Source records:
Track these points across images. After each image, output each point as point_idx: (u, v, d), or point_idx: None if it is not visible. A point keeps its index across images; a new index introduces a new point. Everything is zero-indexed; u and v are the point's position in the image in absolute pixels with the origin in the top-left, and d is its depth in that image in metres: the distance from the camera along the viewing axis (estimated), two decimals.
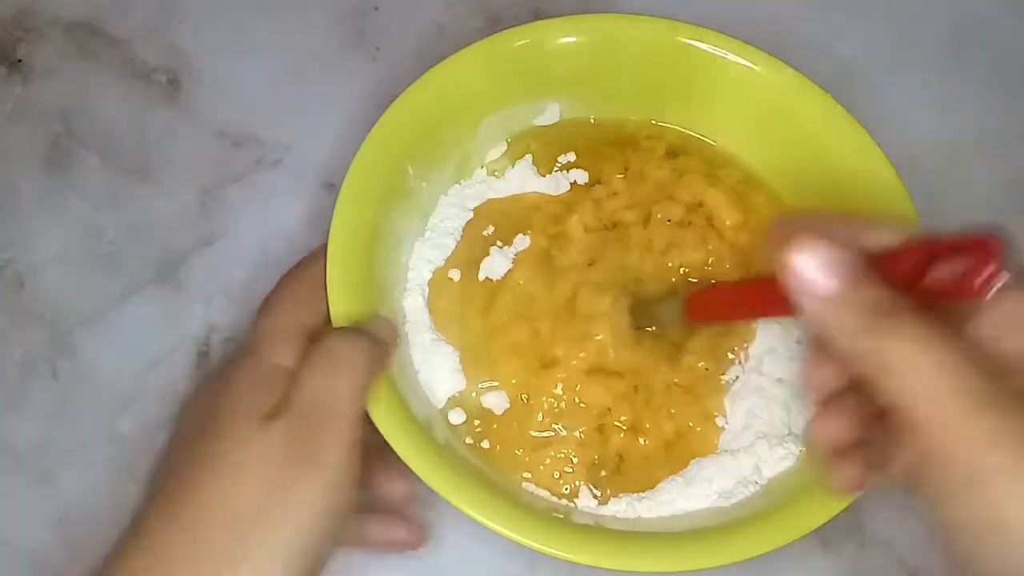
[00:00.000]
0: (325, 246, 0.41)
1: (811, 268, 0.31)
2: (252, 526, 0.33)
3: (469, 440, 0.43)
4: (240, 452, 0.34)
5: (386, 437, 0.38)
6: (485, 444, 0.43)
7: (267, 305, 0.40)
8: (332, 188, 0.51)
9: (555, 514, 0.41)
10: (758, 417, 0.44)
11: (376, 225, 0.43)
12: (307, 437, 0.35)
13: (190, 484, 0.34)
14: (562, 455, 0.42)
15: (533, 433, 0.43)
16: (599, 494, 0.42)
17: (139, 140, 0.52)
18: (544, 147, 0.48)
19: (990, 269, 0.30)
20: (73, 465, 0.46)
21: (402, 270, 0.45)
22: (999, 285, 0.30)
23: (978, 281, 0.30)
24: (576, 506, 0.42)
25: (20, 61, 0.53)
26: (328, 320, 0.40)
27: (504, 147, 0.48)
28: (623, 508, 0.42)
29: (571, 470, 0.42)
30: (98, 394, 0.48)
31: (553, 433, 0.43)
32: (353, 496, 0.36)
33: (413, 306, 0.44)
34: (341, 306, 0.40)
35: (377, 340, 0.38)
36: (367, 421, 0.37)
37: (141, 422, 0.47)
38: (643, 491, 0.42)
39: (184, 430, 0.37)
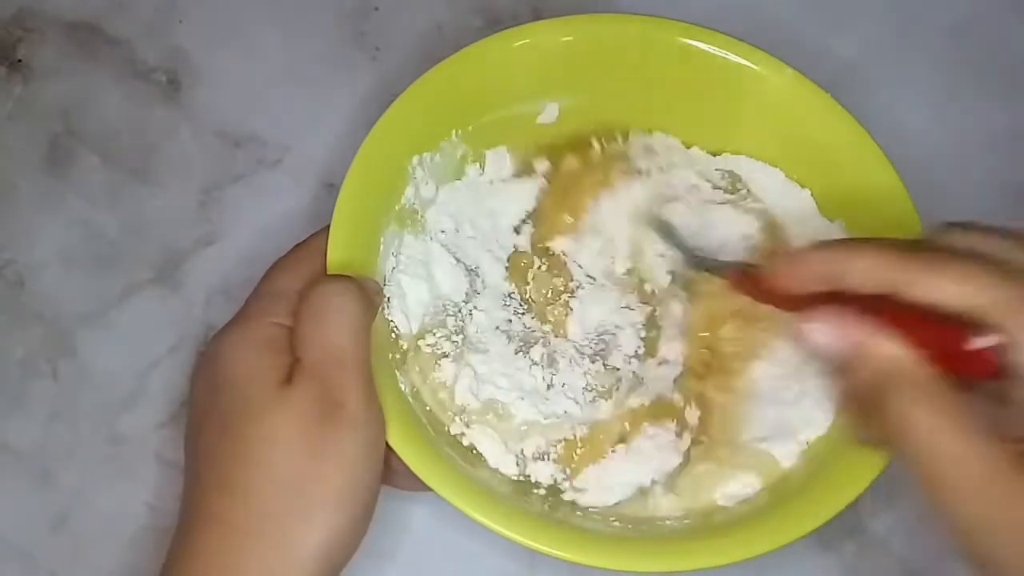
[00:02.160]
0: (328, 227, 0.41)
1: (822, 336, 0.34)
2: (304, 488, 0.35)
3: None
4: (270, 425, 0.35)
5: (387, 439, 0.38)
6: None
7: (267, 272, 0.41)
8: (332, 188, 0.51)
9: (558, 510, 0.41)
10: (758, 419, 0.44)
11: (376, 224, 0.43)
12: (327, 393, 0.36)
13: (234, 464, 0.35)
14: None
15: None
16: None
17: (139, 140, 0.52)
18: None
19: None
20: (73, 465, 0.46)
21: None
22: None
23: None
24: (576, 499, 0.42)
25: (20, 61, 0.53)
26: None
27: (504, 148, 0.48)
28: (627, 500, 0.42)
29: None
30: (98, 394, 0.48)
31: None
32: (383, 434, 0.37)
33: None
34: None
35: (360, 283, 0.39)
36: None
37: (141, 422, 0.47)
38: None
39: (202, 404, 0.38)
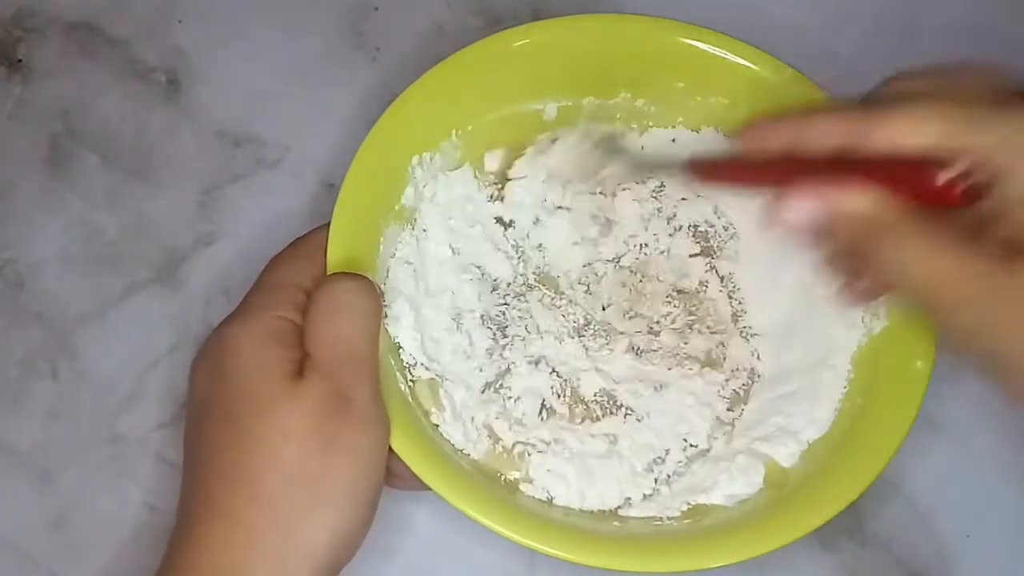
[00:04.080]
0: (328, 224, 0.41)
1: (799, 211, 0.35)
2: (313, 482, 0.35)
3: None
4: (281, 418, 0.35)
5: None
6: None
7: (267, 265, 0.41)
8: (332, 188, 0.51)
9: (557, 513, 0.41)
10: (758, 418, 0.44)
11: (376, 224, 0.43)
12: (338, 390, 0.36)
13: (242, 456, 0.35)
14: None
15: None
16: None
17: (139, 140, 0.52)
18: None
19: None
20: (73, 465, 0.46)
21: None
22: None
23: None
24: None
25: (20, 61, 0.53)
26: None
27: (503, 148, 0.48)
28: (632, 506, 0.42)
29: None
30: (98, 394, 0.48)
31: None
32: (388, 432, 0.37)
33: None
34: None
35: (371, 282, 0.39)
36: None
37: (141, 422, 0.47)
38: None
39: (204, 395, 0.37)
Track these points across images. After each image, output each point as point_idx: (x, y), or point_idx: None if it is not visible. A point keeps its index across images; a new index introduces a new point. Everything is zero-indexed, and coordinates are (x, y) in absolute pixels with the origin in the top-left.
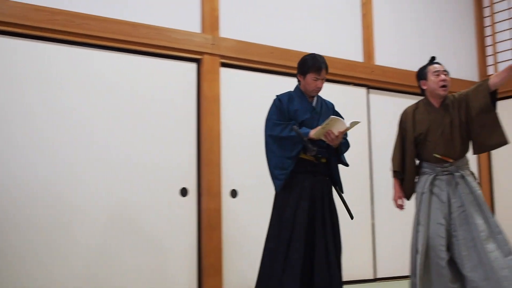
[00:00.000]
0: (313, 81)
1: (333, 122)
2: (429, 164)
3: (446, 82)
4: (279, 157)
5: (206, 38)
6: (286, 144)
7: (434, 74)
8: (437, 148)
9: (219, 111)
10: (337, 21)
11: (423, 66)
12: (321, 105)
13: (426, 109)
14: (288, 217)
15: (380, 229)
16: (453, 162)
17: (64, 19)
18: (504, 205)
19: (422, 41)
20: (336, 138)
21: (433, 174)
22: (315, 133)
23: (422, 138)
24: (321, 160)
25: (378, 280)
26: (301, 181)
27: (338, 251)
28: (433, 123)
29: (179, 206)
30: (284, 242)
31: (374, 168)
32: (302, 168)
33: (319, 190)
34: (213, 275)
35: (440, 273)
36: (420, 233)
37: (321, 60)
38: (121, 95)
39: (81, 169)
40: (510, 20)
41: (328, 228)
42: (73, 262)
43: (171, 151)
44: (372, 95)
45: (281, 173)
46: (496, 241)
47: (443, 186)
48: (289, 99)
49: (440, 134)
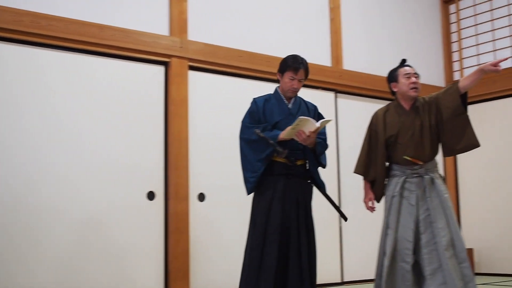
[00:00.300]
0: (289, 80)
1: (303, 123)
2: (399, 166)
3: (417, 85)
4: (250, 160)
5: (174, 41)
6: (257, 147)
7: (405, 76)
8: (407, 151)
9: (187, 114)
10: (306, 26)
11: (394, 69)
12: (299, 107)
13: (397, 111)
14: (261, 221)
15: (348, 233)
16: (422, 164)
17: (29, 20)
18: (469, 208)
19: (391, 46)
20: (307, 138)
21: (403, 176)
22: (285, 134)
23: (393, 141)
24: (297, 163)
25: (346, 284)
26: (273, 183)
27: (312, 256)
28: (403, 126)
29: (146, 209)
30: (258, 247)
31: (341, 171)
32: (275, 171)
33: (293, 192)
34: (180, 279)
35: (404, 277)
36: (389, 236)
37: (301, 61)
38: (86, 97)
39: (45, 172)
40: (475, 26)
41: (303, 231)
42: (37, 266)
43: (138, 154)
44: (340, 99)
45: (251, 176)
46: (454, 248)
47: (412, 189)
48: (265, 101)
49: (410, 137)
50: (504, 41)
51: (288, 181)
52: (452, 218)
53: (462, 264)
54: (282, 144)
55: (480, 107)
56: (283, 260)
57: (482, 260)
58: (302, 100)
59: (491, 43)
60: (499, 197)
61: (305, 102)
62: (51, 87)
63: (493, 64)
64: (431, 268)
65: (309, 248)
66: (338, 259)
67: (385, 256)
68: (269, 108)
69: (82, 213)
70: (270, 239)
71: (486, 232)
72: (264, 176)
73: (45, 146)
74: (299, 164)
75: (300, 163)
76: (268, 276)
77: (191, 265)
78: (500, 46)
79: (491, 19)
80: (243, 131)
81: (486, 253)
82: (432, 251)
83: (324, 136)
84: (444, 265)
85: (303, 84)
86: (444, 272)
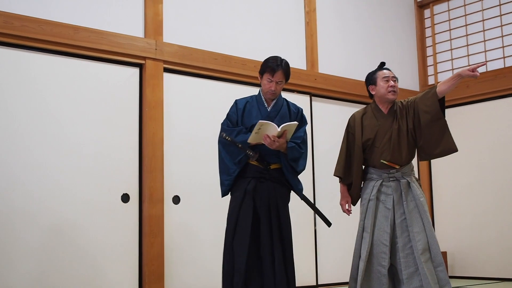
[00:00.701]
0: (267, 82)
1: (264, 127)
2: (375, 170)
3: (395, 88)
4: (226, 163)
5: (149, 43)
6: (232, 151)
7: (383, 79)
8: (384, 154)
9: (162, 117)
10: (281, 29)
11: (373, 72)
12: (279, 110)
13: (374, 114)
14: (232, 222)
15: (322, 235)
16: (399, 168)
17: (2, 20)
18: (443, 211)
19: (366, 50)
20: (273, 142)
21: (380, 180)
22: (250, 138)
23: (370, 144)
24: (271, 167)
25: (320, 287)
26: (244, 185)
27: (288, 259)
28: (381, 129)
29: (121, 212)
30: (230, 247)
31: (316, 174)
32: (248, 173)
33: (264, 195)
34: (154, 282)
35: (380, 280)
36: (365, 240)
37: (280, 62)
38: (61, 99)
39: (19, 173)
40: (450, 31)
41: (275, 235)
42: (8, 268)
43: (113, 157)
44: (315, 102)
45: (226, 179)
46: (430, 251)
47: (389, 193)
48: (247, 103)
49: (388, 140)
50: (478, 46)
51: (260, 184)
52: (428, 222)
53: (438, 268)
54: (254, 147)
55: (453, 111)
56: (255, 260)
57: (456, 263)
58: (286, 102)
59: (465, 48)
60: (472, 201)
61: (288, 105)
62: (24, 88)
63: (470, 70)
64: (407, 272)
65: (283, 251)
66: (313, 262)
67: (360, 259)
68: (248, 110)
69: (55, 214)
70: (240, 240)
71: (460, 235)
72: (237, 178)
73: (17, 147)
74: (273, 168)
75: (275, 167)
76: (239, 277)
77: (166, 268)
78: (474, 51)
79: (465, 24)
80: (220, 134)
81: (459, 256)
82: (408, 255)
83: (300, 140)
84: (420, 269)
85: (283, 87)
86: (420, 276)
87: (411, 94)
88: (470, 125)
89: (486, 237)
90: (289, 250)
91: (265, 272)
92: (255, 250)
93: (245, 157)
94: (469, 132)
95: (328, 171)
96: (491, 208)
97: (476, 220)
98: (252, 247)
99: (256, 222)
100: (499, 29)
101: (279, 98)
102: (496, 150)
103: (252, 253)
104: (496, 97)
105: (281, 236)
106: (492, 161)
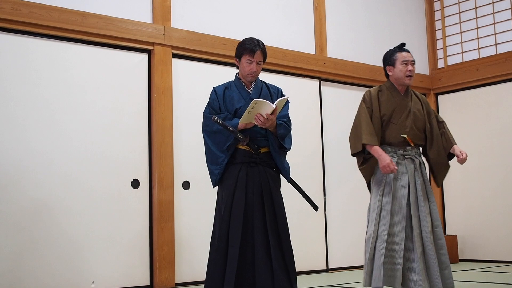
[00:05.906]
0: (247, 64)
1: (258, 105)
2: (391, 147)
3: (412, 73)
4: (213, 152)
5: (157, 28)
6: (219, 138)
7: (402, 63)
8: (401, 130)
9: (171, 103)
10: (290, 13)
11: (392, 51)
12: (260, 91)
13: (391, 92)
14: (225, 211)
15: (332, 220)
16: (413, 147)
17: (10, 7)
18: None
19: (375, 34)
20: (266, 120)
21: (395, 157)
22: (243, 119)
23: (386, 120)
24: (260, 150)
25: (331, 271)
26: (236, 172)
27: (285, 244)
28: (398, 107)
29: (131, 198)
30: (223, 238)
31: (326, 159)
32: (237, 159)
33: (256, 180)
34: (165, 267)
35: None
36: (384, 218)
37: (257, 42)
38: (70, 86)
39: (28, 161)
40: (459, 14)
41: (270, 221)
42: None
43: (123, 143)
44: (324, 87)
45: (216, 168)
46: (434, 233)
47: (404, 171)
48: (226, 89)
49: (405, 117)
50: (488, 29)
51: (251, 169)
52: (434, 205)
53: (441, 251)
54: (243, 131)
55: (463, 94)
56: (249, 250)
57: (466, 247)
58: (264, 83)
59: (475, 30)
60: (482, 185)
61: (267, 86)
62: (32, 75)
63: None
64: (418, 252)
65: (278, 236)
66: (323, 246)
67: (378, 240)
68: (229, 96)
69: (65, 202)
70: (234, 230)
71: (470, 219)
72: (228, 165)
73: (27, 134)
74: (263, 152)
75: (264, 151)
76: (232, 268)
77: (176, 254)
78: (484, 34)
79: (475, 7)
80: (204, 122)
81: (469, 240)
82: (418, 234)
83: (286, 118)
84: (427, 249)
85: (262, 67)
86: (426, 257)
87: (420, 77)
88: (480, 108)
89: (496, 220)
90: (285, 234)
91: (257, 261)
92: (246, 239)
93: (234, 143)
94: (479, 115)
95: (338, 154)
96: (501, 192)
97: (486, 204)
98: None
99: (249, 210)
100: (509, 11)
101: (257, 81)
102: (506, 133)
103: (244, 243)
104: (506, 80)
105: (275, 220)
106: (502, 144)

**WORK REQUIRED**
With the pictures omitted, restate word for word the lines above from the line that has "in the top-left." up to and including the line that has "69: (82, 213)", and no other lines.

**ANSWER FOR THIS EXERCISE**
Track these points across images. After each image, output each point as point_idx: (x, y), or point_idx: None if it is not visible. A point keeps its index across images; a new index introduces a new point. Everything is zero-indexed, and coordinates are (x, y) in absolute pixels with the origin in the top-left.
[00:00.000]
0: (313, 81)
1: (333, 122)
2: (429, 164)
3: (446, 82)
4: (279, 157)
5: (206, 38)
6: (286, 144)
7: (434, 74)
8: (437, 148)
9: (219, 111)
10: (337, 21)
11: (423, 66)
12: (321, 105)
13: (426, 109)
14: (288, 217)
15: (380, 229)
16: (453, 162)
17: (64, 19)
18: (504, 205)
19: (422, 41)
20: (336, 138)
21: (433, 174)
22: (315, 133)
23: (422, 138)
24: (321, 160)
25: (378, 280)
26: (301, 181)
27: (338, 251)
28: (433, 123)
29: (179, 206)
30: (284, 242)
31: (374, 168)
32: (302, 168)
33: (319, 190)
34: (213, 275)
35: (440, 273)
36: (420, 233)
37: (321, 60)
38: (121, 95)
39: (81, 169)
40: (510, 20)
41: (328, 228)
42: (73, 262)
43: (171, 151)
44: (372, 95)
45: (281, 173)
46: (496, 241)
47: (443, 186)
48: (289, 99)
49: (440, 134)
[00:00.300]
0: (289, 80)
1: (303, 123)
2: (399, 166)
3: (417, 85)
4: (250, 160)
5: (174, 41)
6: (257, 147)
7: (405, 76)
8: (407, 151)
9: (187, 114)
10: (306, 26)
11: (394, 69)
12: (299, 107)
13: (397, 111)
14: (261, 221)
15: (348, 233)
16: (422, 164)
17: (29, 20)
18: (469, 208)
19: (391, 46)
20: (307, 138)
21: (403, 176)
22: (285, 134)
23: (393, 141)
24: (297, 163)
25: (346, 284)
26: (273, 183)
27: (312, 256)
28: (403, 126)
29: (146, 209)
30: (258, 247)
31: (341, 171)
32: (275, 171)
33: (293, 192)
34: (180, 279)
35: (404, 277)
36: (389, 236)
37: (301, 61)
38: (86, 97)
39: (45, 172)
40: (475, 26)
41: (303, 231)
42: (37, 266)
43: (138, 154)
44: (340, 99)
45: (251, 176)
46: (454, 248)
47: (412, 189)
48: (265, 101)
49: (410, 137)
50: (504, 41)
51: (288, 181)
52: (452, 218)
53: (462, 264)
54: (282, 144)
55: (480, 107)
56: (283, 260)
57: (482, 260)
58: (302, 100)
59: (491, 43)
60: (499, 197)
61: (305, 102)
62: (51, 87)
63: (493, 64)
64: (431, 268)
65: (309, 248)
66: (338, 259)
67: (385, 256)
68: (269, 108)
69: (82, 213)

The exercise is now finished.